The disclosure demonstrates that despite having the nickname of a very wild animal, Woods is civilized, even sophisticated. He’s aware of his surroundings, sensitive to the reality that he’s not the only one using the 150 or so toilets at his various residences and the hotel suites where they lodge. It means that many men who’ve been feeling a certain superiority because of Tiger’s atrocious behavior during the marriage he destroyed are not better than him in this tiny area (and golf). If Tiger Woods additionally is the kind of man who chides male friends for leaving the seat up, that’s even better.
I’ve been repeatedly, pleasantly surprised that there have been no signs of Woods freaking out as Vonn continues to be herself, speaking her mind as she always has in interviews. It’s astonishing. Never forget that the golfer is pathologically private. Of course, maybe there’s a therapist who told him that that’s what led to that double life he once enjoyed.
Vonn, a Minnesota native and Olympic gold medalist, has resumed skiing for the first time since tearing up her knee in February, as she trains for Sochi 2014. Although she’s been a fixture at golf events, Vonn told People that Woods hopes to be in Sochi, depending on his schedule: “He’s kind of a fish out of water in the cold weather. It’s going to be really cute!”
Miss Ross was prompt
Diana Ross was reportedly on time for her performance at the Orpheum last week.
She should have been, because she arrived at the theater at least four hours before the show. I had not anticipated her being so diligent or I’d have been earlier than 6 p.m. to shoot video of her arrival.

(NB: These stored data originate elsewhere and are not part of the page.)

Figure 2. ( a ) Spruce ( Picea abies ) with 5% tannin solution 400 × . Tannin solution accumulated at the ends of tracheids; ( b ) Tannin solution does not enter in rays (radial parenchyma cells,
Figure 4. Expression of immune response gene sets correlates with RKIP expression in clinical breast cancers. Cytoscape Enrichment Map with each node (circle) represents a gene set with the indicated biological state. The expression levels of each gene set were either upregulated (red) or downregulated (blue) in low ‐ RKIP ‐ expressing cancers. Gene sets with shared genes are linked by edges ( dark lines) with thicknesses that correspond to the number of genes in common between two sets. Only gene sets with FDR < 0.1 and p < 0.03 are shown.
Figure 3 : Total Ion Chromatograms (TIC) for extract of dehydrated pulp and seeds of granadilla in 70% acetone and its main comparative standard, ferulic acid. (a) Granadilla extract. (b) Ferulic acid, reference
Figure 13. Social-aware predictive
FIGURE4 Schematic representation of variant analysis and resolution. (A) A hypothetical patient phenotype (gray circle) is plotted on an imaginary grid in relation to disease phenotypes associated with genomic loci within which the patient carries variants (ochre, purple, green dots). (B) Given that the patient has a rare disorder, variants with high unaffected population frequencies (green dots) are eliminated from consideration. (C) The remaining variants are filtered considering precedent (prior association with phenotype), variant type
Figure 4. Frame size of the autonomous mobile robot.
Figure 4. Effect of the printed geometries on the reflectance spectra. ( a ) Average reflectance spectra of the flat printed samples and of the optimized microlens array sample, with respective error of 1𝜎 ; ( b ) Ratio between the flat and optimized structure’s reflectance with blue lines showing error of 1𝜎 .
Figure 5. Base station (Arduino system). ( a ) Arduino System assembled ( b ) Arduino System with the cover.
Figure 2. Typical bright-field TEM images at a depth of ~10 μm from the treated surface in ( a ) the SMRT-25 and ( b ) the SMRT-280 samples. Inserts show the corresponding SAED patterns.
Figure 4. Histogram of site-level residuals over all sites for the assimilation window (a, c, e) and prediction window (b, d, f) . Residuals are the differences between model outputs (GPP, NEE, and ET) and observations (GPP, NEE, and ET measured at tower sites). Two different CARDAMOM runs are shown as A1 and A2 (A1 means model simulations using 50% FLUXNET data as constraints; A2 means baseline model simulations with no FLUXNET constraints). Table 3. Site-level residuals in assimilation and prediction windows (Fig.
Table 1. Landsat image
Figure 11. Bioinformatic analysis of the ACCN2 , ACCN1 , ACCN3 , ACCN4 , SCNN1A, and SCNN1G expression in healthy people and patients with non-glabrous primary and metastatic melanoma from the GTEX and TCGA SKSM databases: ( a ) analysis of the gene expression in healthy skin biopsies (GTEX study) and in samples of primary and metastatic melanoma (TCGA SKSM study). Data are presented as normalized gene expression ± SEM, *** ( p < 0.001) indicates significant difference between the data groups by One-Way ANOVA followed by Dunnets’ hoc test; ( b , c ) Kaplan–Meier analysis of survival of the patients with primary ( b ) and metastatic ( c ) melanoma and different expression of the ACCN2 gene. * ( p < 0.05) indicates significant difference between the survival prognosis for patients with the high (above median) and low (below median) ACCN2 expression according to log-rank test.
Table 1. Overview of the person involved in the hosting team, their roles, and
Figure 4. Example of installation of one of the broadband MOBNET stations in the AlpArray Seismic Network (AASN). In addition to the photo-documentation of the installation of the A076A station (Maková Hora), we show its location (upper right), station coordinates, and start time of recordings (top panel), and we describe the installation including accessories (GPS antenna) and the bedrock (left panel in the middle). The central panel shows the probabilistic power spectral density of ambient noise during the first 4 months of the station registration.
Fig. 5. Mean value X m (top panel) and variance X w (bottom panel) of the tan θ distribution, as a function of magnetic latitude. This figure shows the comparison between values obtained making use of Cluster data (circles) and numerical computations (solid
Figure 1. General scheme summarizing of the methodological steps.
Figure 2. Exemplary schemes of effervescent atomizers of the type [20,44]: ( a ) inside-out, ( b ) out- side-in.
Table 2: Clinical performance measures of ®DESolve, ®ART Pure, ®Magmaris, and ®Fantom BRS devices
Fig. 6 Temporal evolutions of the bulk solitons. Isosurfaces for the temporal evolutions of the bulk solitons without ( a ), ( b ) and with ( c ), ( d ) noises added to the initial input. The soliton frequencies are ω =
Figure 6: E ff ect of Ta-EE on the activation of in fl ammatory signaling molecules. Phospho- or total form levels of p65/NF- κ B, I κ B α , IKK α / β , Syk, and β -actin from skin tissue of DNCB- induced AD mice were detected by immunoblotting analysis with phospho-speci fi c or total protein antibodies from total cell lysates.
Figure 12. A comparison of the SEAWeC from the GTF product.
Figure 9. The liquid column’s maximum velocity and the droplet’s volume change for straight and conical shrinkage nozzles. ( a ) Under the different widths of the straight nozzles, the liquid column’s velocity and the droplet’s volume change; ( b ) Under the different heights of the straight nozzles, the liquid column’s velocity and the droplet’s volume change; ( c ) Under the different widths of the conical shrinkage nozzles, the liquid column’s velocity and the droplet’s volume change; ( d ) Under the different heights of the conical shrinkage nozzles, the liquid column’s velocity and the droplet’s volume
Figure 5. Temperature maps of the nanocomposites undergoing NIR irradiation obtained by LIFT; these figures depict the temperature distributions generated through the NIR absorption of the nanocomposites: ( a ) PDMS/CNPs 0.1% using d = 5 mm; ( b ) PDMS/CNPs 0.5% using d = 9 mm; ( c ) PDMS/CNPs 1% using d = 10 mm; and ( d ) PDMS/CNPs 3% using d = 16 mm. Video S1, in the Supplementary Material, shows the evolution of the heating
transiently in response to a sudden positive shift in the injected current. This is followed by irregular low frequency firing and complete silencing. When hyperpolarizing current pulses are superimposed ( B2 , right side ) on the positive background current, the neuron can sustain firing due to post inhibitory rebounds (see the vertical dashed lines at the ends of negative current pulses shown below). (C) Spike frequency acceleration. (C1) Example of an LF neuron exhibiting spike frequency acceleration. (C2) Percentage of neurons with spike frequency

“She started right on the dot, 8 o’clock,” said florist Roger Beck, who saw her in person for the first time.
I think Beck was aiming to see Miss Ross up close and personal around 4 p.m., when he arrived at the theater with expensive flowers. Security took him backstage but the woman who emerged from the dressing room to accept the arrangement he had orders to make “white and green, low and lush” was not Ross, but apparently her assistant. The arrangement included “big, huge white roses, white lilies, white hydrangea, mini callas, Celosia and green Dianthus.” Beck delivered them himself because “I wanted to make sure they got there, perfectly, in one piece.”
I can believe that, if not Beck’s review of Ross’ performance, because reedy voices don’t age well: “She really did sound good. I thought she sounded the same as she always sounded. She was terrific. She was beautiful. She had tremendous gowns that had everyone going wild. The people in the front row were going crazy. You saw their mouths going and they knew the words to every song she sang. It was fun to watch.”
Wentworth Miller’s peepers
“Prison Break” star Wentworth Miller’s eyes have apparently always had it, if you were looking for orbs to sandblast into a glass insert.
Three years ago Blasted Art Inc. owner Kerry Dikken installed a decorative lighting element into his living room floor. He wanted it to feature a set of eyes. “I did general searches for eyes. It took me forever. Eyes are usually too round, too spooky looking when you crop them,” Dikken told me. “I looked and looked and looked. Then I saw these eyes; the perfect eyes that don’t look creepy.”
I didn’t know why Miller’s name rang a bell when he recently made news by deciding not to go to a Russian film festival because of the country’s oppressive laws regarding gays. That is, until I got an e-mail from my friend Kerry that read: “You know whose eyes are in my floor? Wentworth Miller’s.”
Dikken duplicated the lighting element in the floor of a Bloomington bathroom for an upcoming episode of DIY’s “Bath Crashers.” Only this time, no Miller eyes.